Rash's Surname Index


Notes for Charles PERRY

Charles Perry, 96, fund-raiser at his alma mater, Haverford
By Walter F. Naedele
Inquirer Staff Writer
As a Quaker, Charles Perry was proud of his conscientious-objector work during World War II.
He cut paths for power lines through the White Mountains of New Hampshire in 1942.
"In the middle of mosquito-infested Pocomoke Swamp in the summer of '43," said a son, Carl, Mr. Perry worked on a government irrigation project on the Eastern Shore of Maryland, said a son.
And for the last two years of the war, he worked as an orderly at the state hospital at Byberry in Philadelphia.
Mr. Perry grew up in the Quaker tradition, in which he made his life's work.
Mr. Perry, 96, of Westerly, R.I., a Haverford College administrator from 1954 to 1979, died of an intestinal illness on Saturday, Dec. 4, at Westerly Hospital.
He was associate director of development at Haverford from 1954 to 1958 and then director of annual giving until 1979. His mother's father, Isaac Sharpless, had been president of Haverford from 1887 to 1917.

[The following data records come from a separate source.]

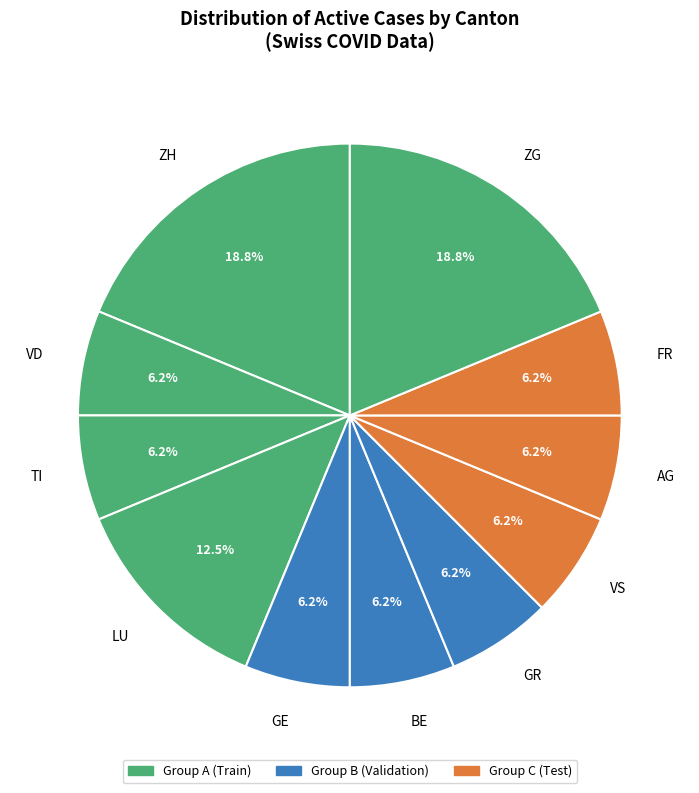

How many segments does this pie chart have?

11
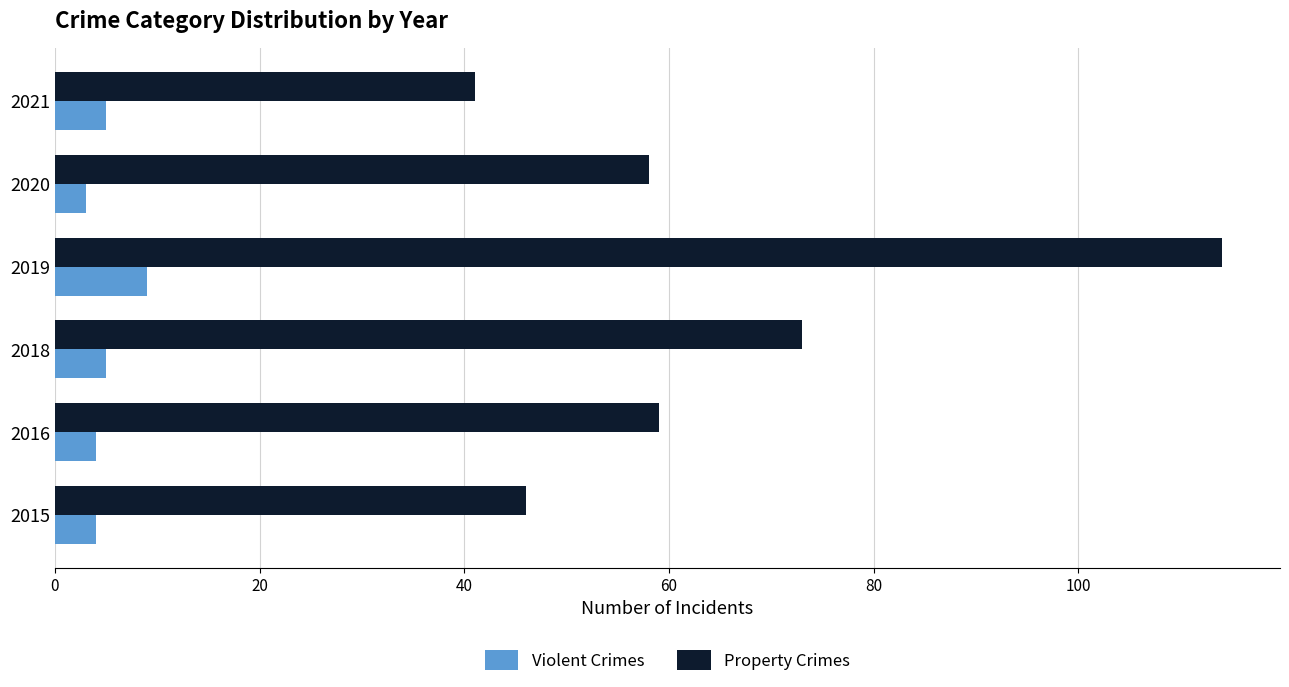

List the series in order of their overall mean, lowest first.

Violent Crimes, Property Crimes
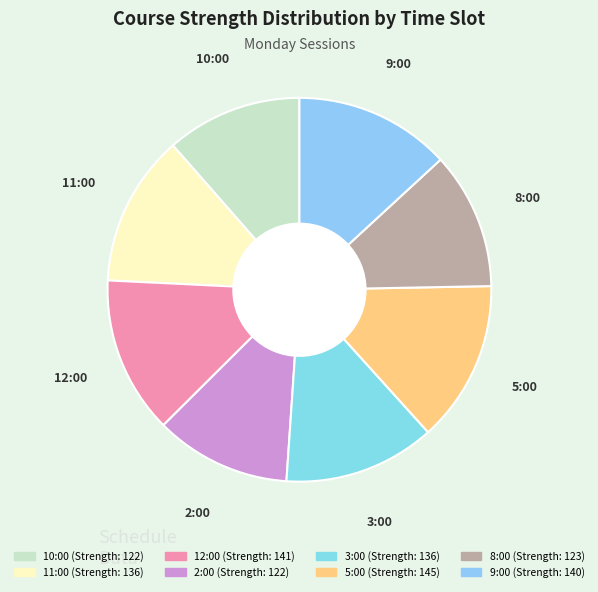

Do 9:00 and 8:00 together represent more than half of the pie?

No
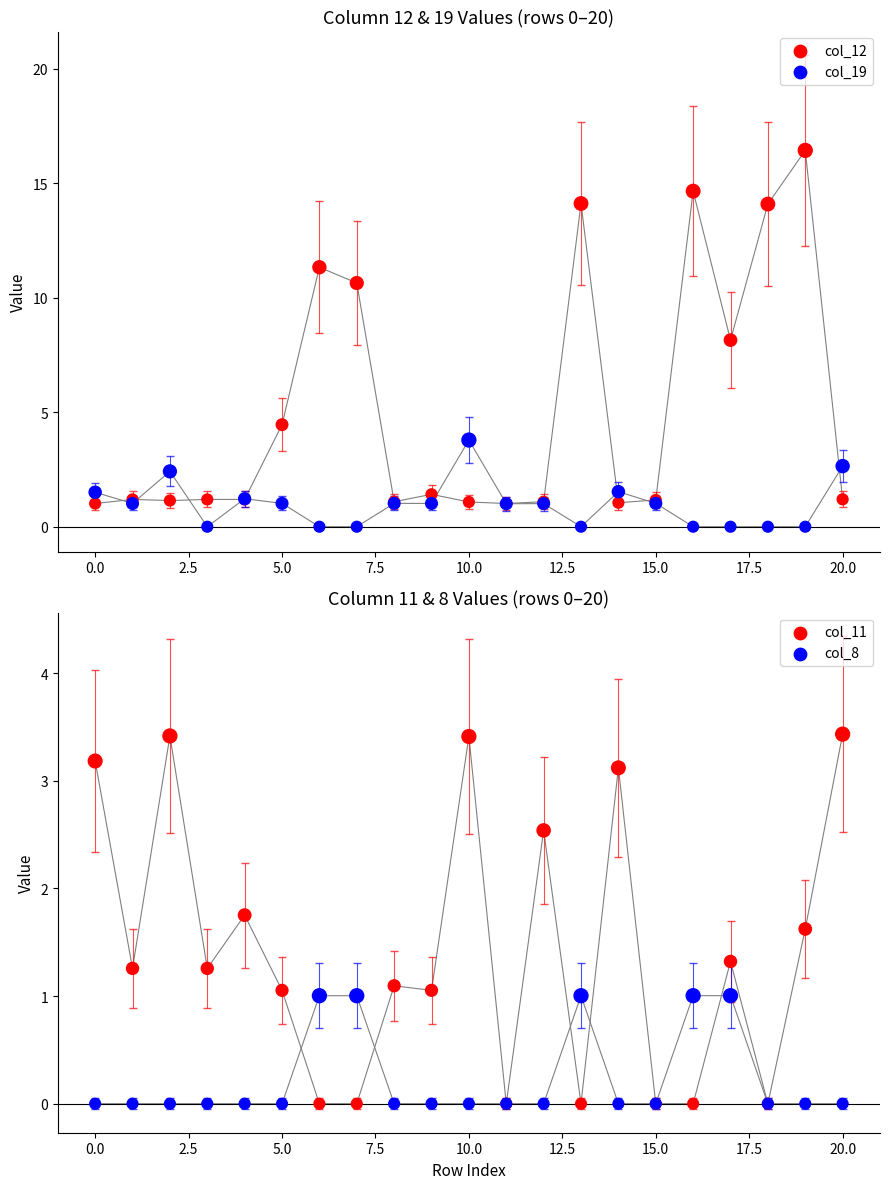

Which series reaches the minimum Y coordinate?

col_19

Born in Westerly, Mr. Perry graduated from the Westtown School in 1932 before earning a bachelor's degree in English literature at Haverford in 1936 and a master's degree in social work at Bryn Mawr College in 1938.
Between his college graduation and his wartime work, Mr. Perry was among government workers who gathered information for the first Providence, R.I., database of the Social Security Administration, his son said.
In the late 1940s, Mr. Perry began his Quaker career working in an outreach program at the Friends Neighborhood Guild, a settlement house and provider of social services in North Philadelphia.
At its 1973 conference in Vancouver, British Columbia, the American Alumni Council gave Mr. Perry, on behalf of Haverford, a grand prize in the U.S. Steel Foundation Alumni Giving Incentive Competition. The award was for improvement and sustained performance based on the high percentage of alumni donors, his son said.
Since 1984, Haverford has offered an annual Perry Award for Exemplary Service in Fund-raising, a college spokeswoman said. In 1989, Mr. Perry and his wife moved to Haversham, a community in Westerly, where as a youngster he had raced small craft on Quonochontaug Pond.
Besides his son Carl, Mr. Perry is survived by sons David and Harvey II, five grandchildren, a stepgrandson, and three great-grandchildren. His wife of 67 years, Eleanor, died in February.
A memorial service was set for 11 a.m. Saturday, Feb. 5, at the Westerly Friends Meetinghouse, 57 Elm St.